Prophylaxis of venous thromboembolic disease in surgical patients:

  • Patients undergoing general surgery with a moderate risk of thromboembolism (e.g. abdominal surgery): Subcutaneously 2000 anti-Xa IU (0.2 ml) or 4000 anti-Xa IU (0.4 ml) once daily for 7 to 10 days. The first injection should be given 2 hours before the surgical procedure.
  • Patients undergoing orthopedic surgery with a high risk of thromboembolism: Subcutaneously 4000 anti-Xa IU (0.4 ml) once daily for 7 to 10 days. The first injection should be given 12 hours before the surgical procedure. Longer treatment duration may be appropriate in some patients like continued therapy with 4000 anti-Xa IU once daily for 3 weeks following the initial therapy has been proven to be beneficial in orthopaedic surqery.

Prophylaxis of venous thromboembolic disease in medical patients: Subcutaneously 4000 anti-Xa IU (0.4 ml) once daily for 6- 14 days.


Contraindication

Patients with known hypersensitivity to Enoxaparin Sodium, heparin or other low molecular weight heparins. Patients with active major bleeding and conditions with a high risk of uncontrolled hemorrhage including recent hemorrhagic stroke.


Side Effect

Haemorrhage (bleeding), Thrombocytopenia, elevations of serum aminotransferase.
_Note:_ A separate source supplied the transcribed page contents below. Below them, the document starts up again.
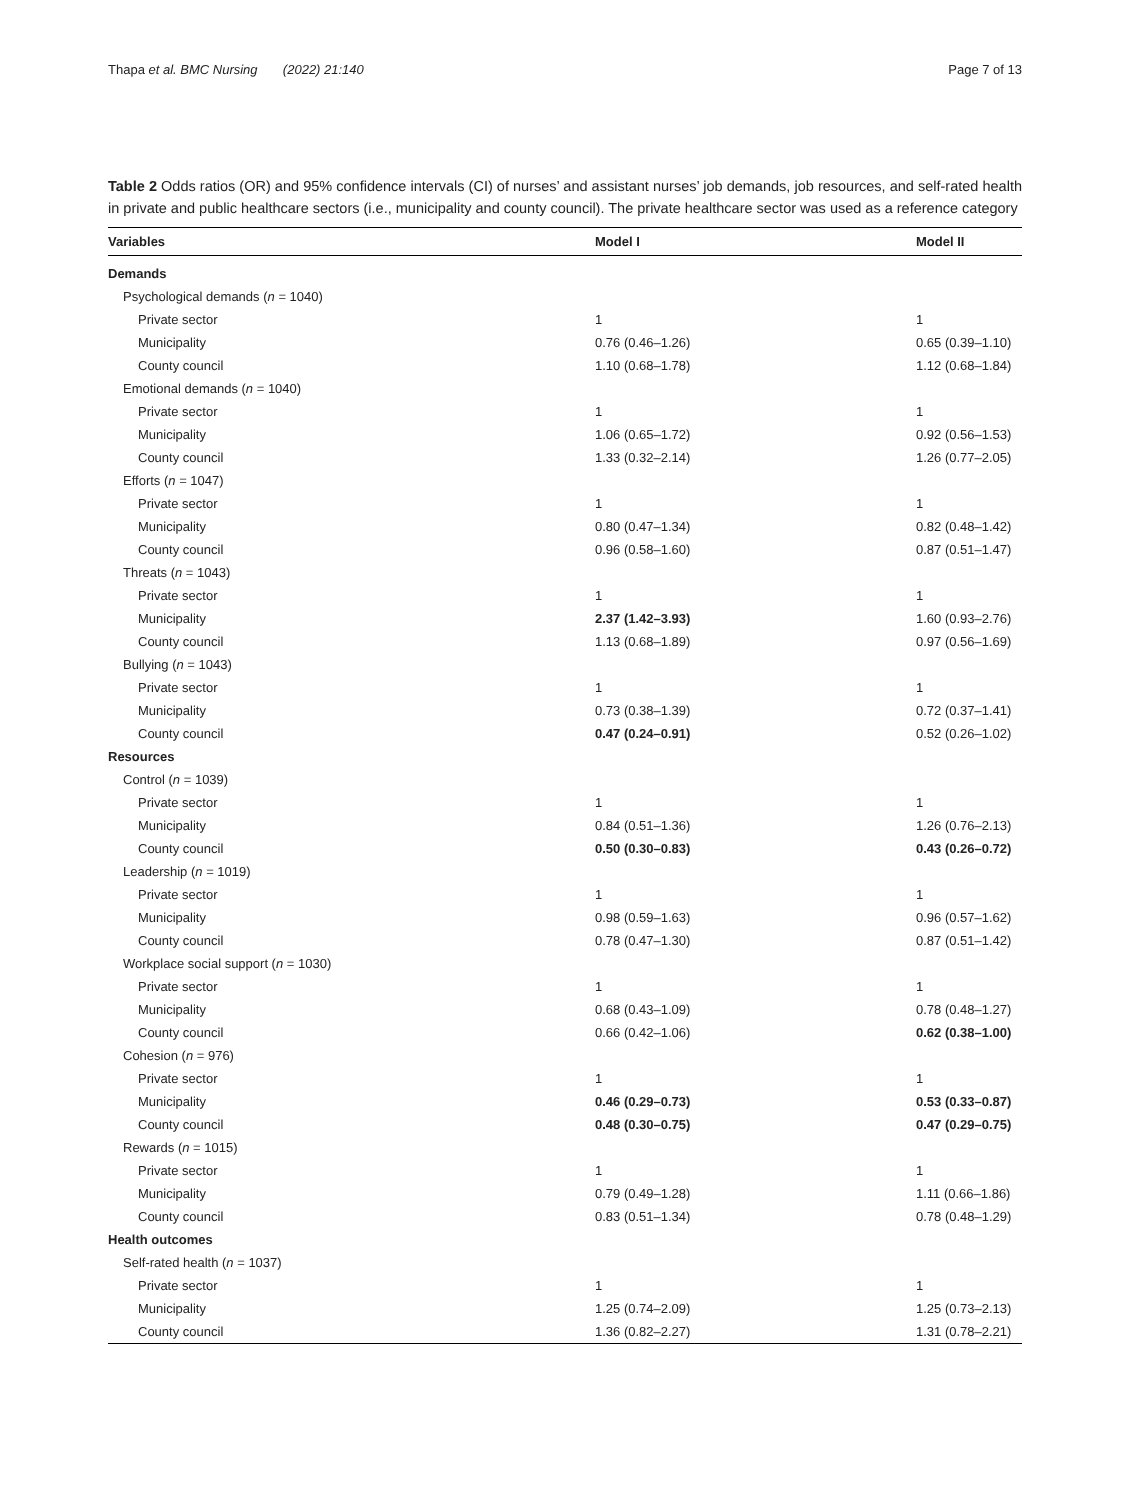Thapa et al. BMC Nursing (2022) 21:140 Page 7 of 13
Table 2 Odds ratios (OR) and 95% confidence intervals (CI) of nurses’ and assistant nurses’ job demands, job resources, and self-rated health in private and public healthcare sectors (i.e., municipality and county council). The private healthcare sector was used as a reference category
| Variables | Model I | Model II |
| --- | --- | --- |
| Demands | | |
| Psychological demands ( n = 1040) | | |
| Private sector | 1 | 1 |
| Municipality | 0.76 (0.46–1.26) | 0.65 (0.39–1.10) |
| County council | 1.10 (0.68–1.78) | 1.12 (0.68–1.84) |
| Emotional demands ( n = 1040) | | |
| Private sector | 1 | 1 |
| Municipality | 1.06 (0.65–1.72) | 0.92 (0.56–1.53) |
| County council | 1.33 (0.32–2.14) | 1.26 (0.77–2.05) |
| Efforts ( n = 1047) | | |
| Private sector | 1 | 1 |
| Municipality | 0.80 (0.47–1.34) | 0.82 (0.48–1.42) |
| County council | 0.96 (0.58–1.60) | 0.87 (0.51–1.47) |
| Threats ( n = 1043) | | |
| Private sector | 1 | 1 |
| Municipality | 2.37 (1.42–3.93) | 1.60 (0.93–2.76) |
| County council | 1.13 (0.68–1.89) | 0.97 (0.56–1.69) |
| Bullying ( n = 1043) | | |
| Private sector | 1 | 1 |
| Municipality | 0.73 (0.38–1.39) | 0.72 (0.37–1.41) |
| County council | 0.47 (0.24–0.91) | 0.52 (0.26–1.02) |
| Resources | | |
| Control ( n = 1039) | | |
| Private sector | 1 | 1 |
| Municipality | 0.84 (0.51–1.36) | 1.26 (0.76–2.13) |
| County council | 0.50 (0.30–0.83) | 0.43 (0.26–0.72) |
| Leadership ( n = 1019) | | |
| Private sector | 1 | 1 |
| Municipality | 0.98 (0.59–1.63) | 0.96 (0.57–1.62) |
| County council | 0.78 (0.47–1.30) | 0.87 (0.51–1.42) |
| Workplace social support ( n = 1030) | | |
| Private sector | 1 | 1 |
| Municipality | 0.68 (0.43–1.09) | 0.78 (0.48–1.27) |
| County council | 0.66 (0.42–1.06) | 0.62 (0.38–1.00) |
| Cohesion ( n = 976) | | |
| Private sector | 1 | 1 |
| Municipality | 0.46 (0.29–0.73) | 0.53 (0.33–0.87) |
| County council | 0.48 (0.30–0.75) | 0.47 (0.29–0.75) |
| Rewards ( n = 1015) | | |
| Private sector | 1 | 1 |
| Municipality | 0.79 (0.49–1.28) | 1.11 (0.66–1.86) |
| County council | 0.83 (0.51–1.34) | 0.78 (0.48–1.29) |
| Health outcomes | | |
| Self-rated health ( n = 1037) | | |
| Private sector | 1 | 1 |
| Municipality | 1.25 (0.74–2.09) | 1.25 (0.73–2.13) |
| County council | 1.36 (0.82–2.27) | 1.31 (0.78–2.21) |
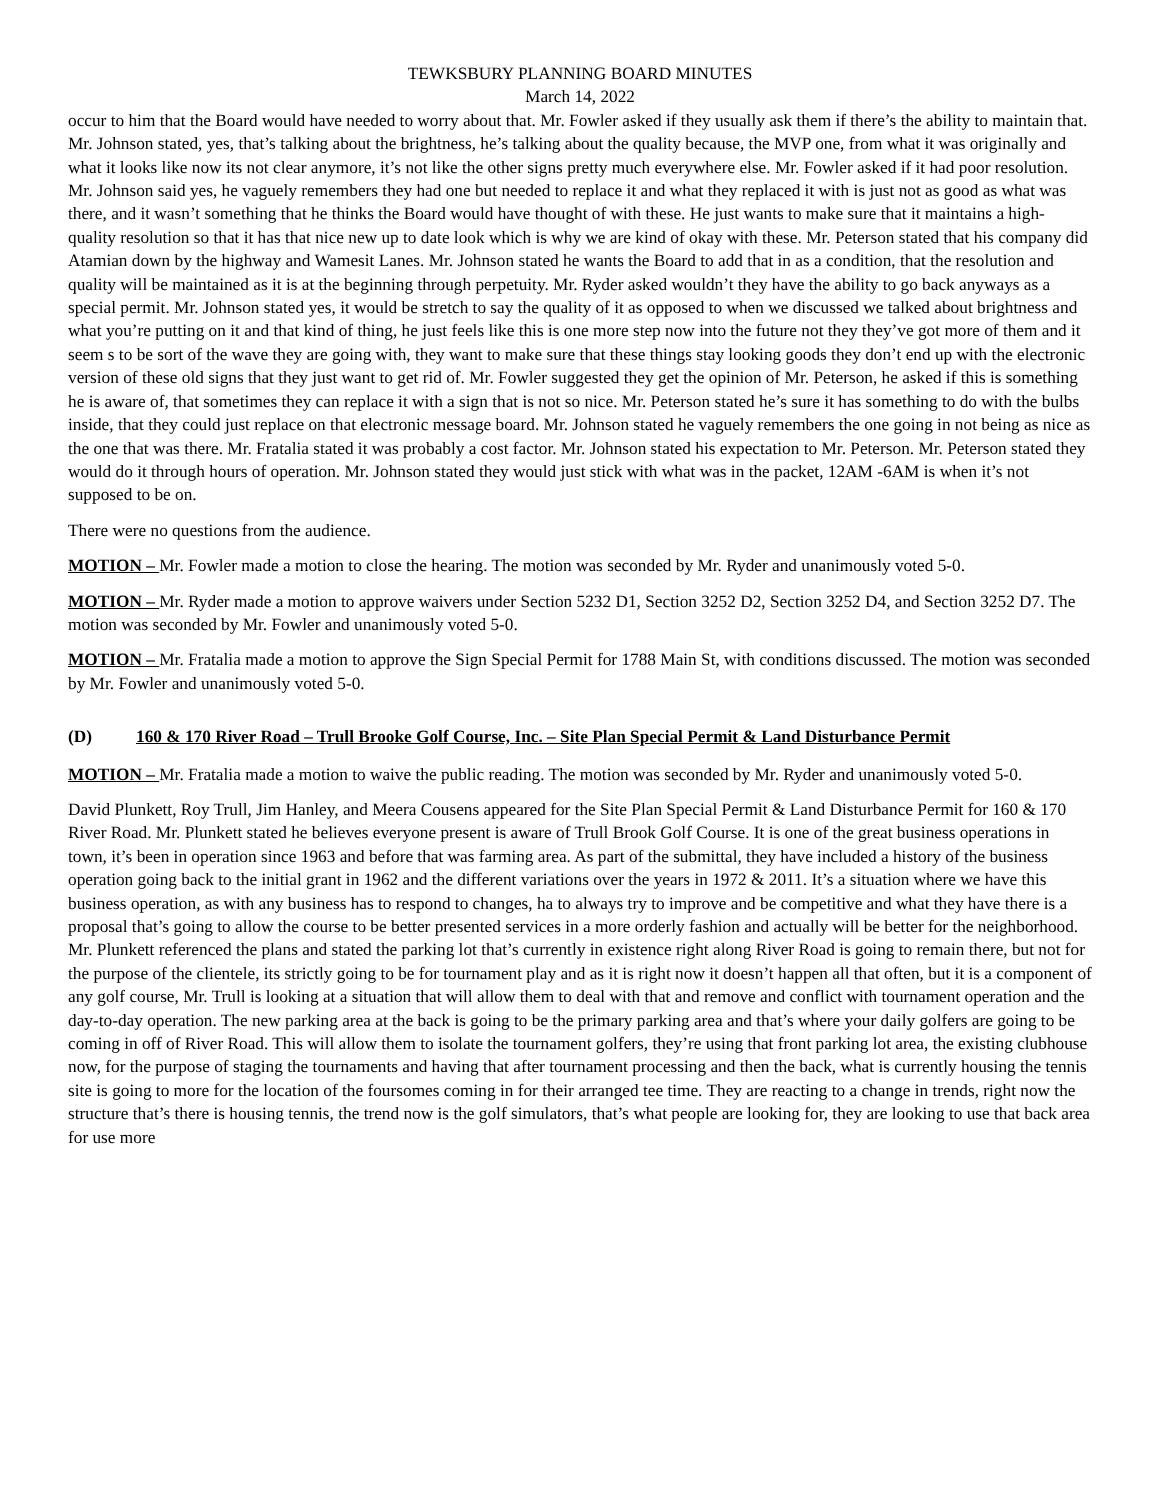TEWKSBURY PLANNING BOARD MINUTES
March 14, 2022
occur to him that the Board would have needed to worry about that. Mr. Fowler asked if they usually ask them if there’s the ability to maintain that. Mr. Johnson stated, yes, that’s talking about the brightness, he’s talking about the quality because, the MVP one, from what it was originally and what it looks like now its not clear anymore, it’s not like the other signs pretty much everywhere else. Mr. Fowler asked if it had poor resolution. Mr. Johnson said yes, he vaguely remembers they had one but needed to replace it and what they replaced it with is just not as good as what was there, and it wasn’t something that he thinks the Board would have thought of with these. He just wants to make sure that it maintains a high-quality resolution so that it has that nice new up to date look which is why we are kind of okay with these. Mr. Peterson stated that his company did Atamian down by the highway and Wamesit Lanes. Mr. Johnson stated he wants the Board to add that in as a condition, that the resolution and quality will be maintained as it is at the beginning through perpetuity. Mr. Ryder asked wouldn’t they have the ability to go back anyways as a special permit. Mr. Johnson stated yes, it would be stretch to say the quality of it as opposed to when we discussed we talked about brightness and what you’re putting on it and that kind of thing, he just feels like this is one more step now into the future not they they’ve got more of them and it seem s to be sort of the wave they are going with, they want to make sure that these things stay looking goods they don’t end up with the electronic version of these old signs that they just want to get rid of. Mr. Fowler suggested they get the opinion of Mr. Peterson, he asked if this is something he is aware of, that sometimes they can replace it with a sign that is not so nice. Mr. Peterson stated he’s sure it has something to do with the bulbs inside, that they could just replace on that electronic message board. Mr. Johnson stated he vaguely remembers the one going in not being as nice as the one that was there. Mr. Fratalia stated it was probably a cost factor. Mr. Johnson stated his expectation to Mr. Peterson. Mr. Peterson stated they would do it through hours of operation. Mr. Johnson stated they would just stick with what was in the packet, 12AM -6AM is when it’s not supposed to be on.
There were no questions from the audience.
MOTION – Mr. Fowler made a motion to close the hearing. The motion was seconded by Mr. Ryder and unanimously voted 5-0.
MOTION – Mr. Ryder made a motion to approve waivers under Section 5232 D1, Section 3252 D2, Section 3252 D4, and Section 3252 D7. The motion was seconded by Mr. Fowler and unanimously voted 5-0.
MOTION – Mr. Fratalia made a motion to approve the Sign Special Permit for 1788 Main St, with conditions discussed. The motion was seconded by Mr. Fowler and unanimously voted 5-0.
(D) 160 & 170 River Road – Trull Brooke Golf Course, Inc. – Site Plan Special Permit & Land Disturbance Permit
MOTION – Mr. Fratalia made a motion to waive the public reading. The motion was seconded by Mr. Ryder and unanimously voted 5-0.
David Plunkett, Roy Trull, Jim Hanley, and Meera Cousens appeared for the Site Plan Special Permit & Land Disturbance Permit for 160 & 170 River Road. Mr. Plunkett stated he believes everyone present is aware of Trull Brook Golf Course. It is one of the great business operations in town, it’s been in operation since 1963 and before that was farming area. As part of the submittal, they have included a history of the business operation going back to the initial grant in 1962 and the different variations over the years in 1972 & 2011. It’s a situation where we have this business operation, as with any business has to respond to changes, ha to always try to improve and be competitive and what they have there is a proposal that’s going to allow the course to be better presented services in a more orderly fashion and actually will be better for the neighborhood. Mr. Plunkett referenced the plans and stated the parking lot that’s currently in existence right along River Road is going to remain there, but not for the purpose of the clientele, its strictly going to be for tournament play and as it is right now it doesn’t happen all that often, but it is a component of any golf course, Mr. Trull is looking at a situation that will allow them to deal with that and remove and conflict with tournament operation and the day-to-day operation. The new parking area at the back is going to be the primary parking area and that’s where your daily golfers are going to be coming in off of River Road. This will allow them to isolate the tournament golfers, they’re using that front parking lot area, the existing clubhouse now, for the purpose of staging the tournaments and having that after tournament processing and then the back, what is currently housing the tennis site is going to more for the location of the foursomes coming in for their arranged tee time. They are reacting to a change in trends, right now the structure that’s there is housing tennis, the trend now is the golf simulators, that’s what people are looking for, they are looking to use that back area for use more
Pain, bluish marks at injection sites to skin rash at injection sites. Cases of neuraxial hematomas with the concurrent use of Enoxaparin and spinal/epidural anesthesia or spinal puncture have resulted in varying degrees of neurologic injuries.

Overdose Effects

Accidental overdosage following administration of Enoxaparin may lead to hemorrhagic complications. Injected Enoxaparin may be largely neutralized by the slow i.v. injection of protamine sulfate (1% solution) The dose of protamine sulfate should be equal to the dose of Enoxaparin injected: 1 mg protamine sulfate should be administered to neutralize 1 mg Enoxaparin.


Precaution Warning

Enoxaparin Sodium should be injected by deep subcutaneous route in prophylactic and curative treatment and by intravascular route during hemodialysis. Do not administer by the intramuscular route. Enoxaparin Sodium should be used with caution in conditions with increased potential for bleeding, such as impaired hemostasis, history of peptic ulcer, recent ischemic stroke, uncontrolled severe arterial hypertension, diabetic retinopathy and recent neuro- or ophthalmologic surgery, concomitant use of medications affecting hemostasis. It is recommended that the platelet counts be measured before the initiation of the treatment and regularly thereafter during treatment.

Use in Special Populations

Dose in Elderly Patients: No dosage adjustment is necessary, unless kidney function is impaired.

Dose in Renal Impairment: Although no dosage adjustment is recommended in patients with moderate (creatinine clearance: 30-50 ml/min) and mild (creatinine clearance: 50 80 ml/min) renal impairment, all such patients should be observed carefully for signs and symptoms of bleeding. For patients with severe (creatinine clearance <30 ml/min) renal impairment, following dosage adjustments are recommended: Prophylactic dose ranges: 2000 antiXa IU once daily; Therapeutic dose ranges: 100 anti-Xa lU/kg once daily.

Dose in Hepatic Impairment: Caution should be used in hepatically impaired patients.

Pregnancy & Lactation

Pregnancy category B. In humans, there is no evidence that Enoxaparin Sodium crosses the placental barrier. As there are no adequate and well-controlled studies in pregnant women, Enoxaparin Sodium should be used during pregnancy only if clearly needed. Pregnant women with mechanical prosthetic heart valves may be at a higher risk for thromboembolism.

It is not known whether Enoxaparin is excreted in human milk. Because many drugs are excreted in human milk and because of the potential for serious adverse reactions in nursing infants, a decision should be made whether to discontinue nursing or discontinue Enoxaparin, taking into account the importance of Enoxaparin to the mother and the known benefits of nursing.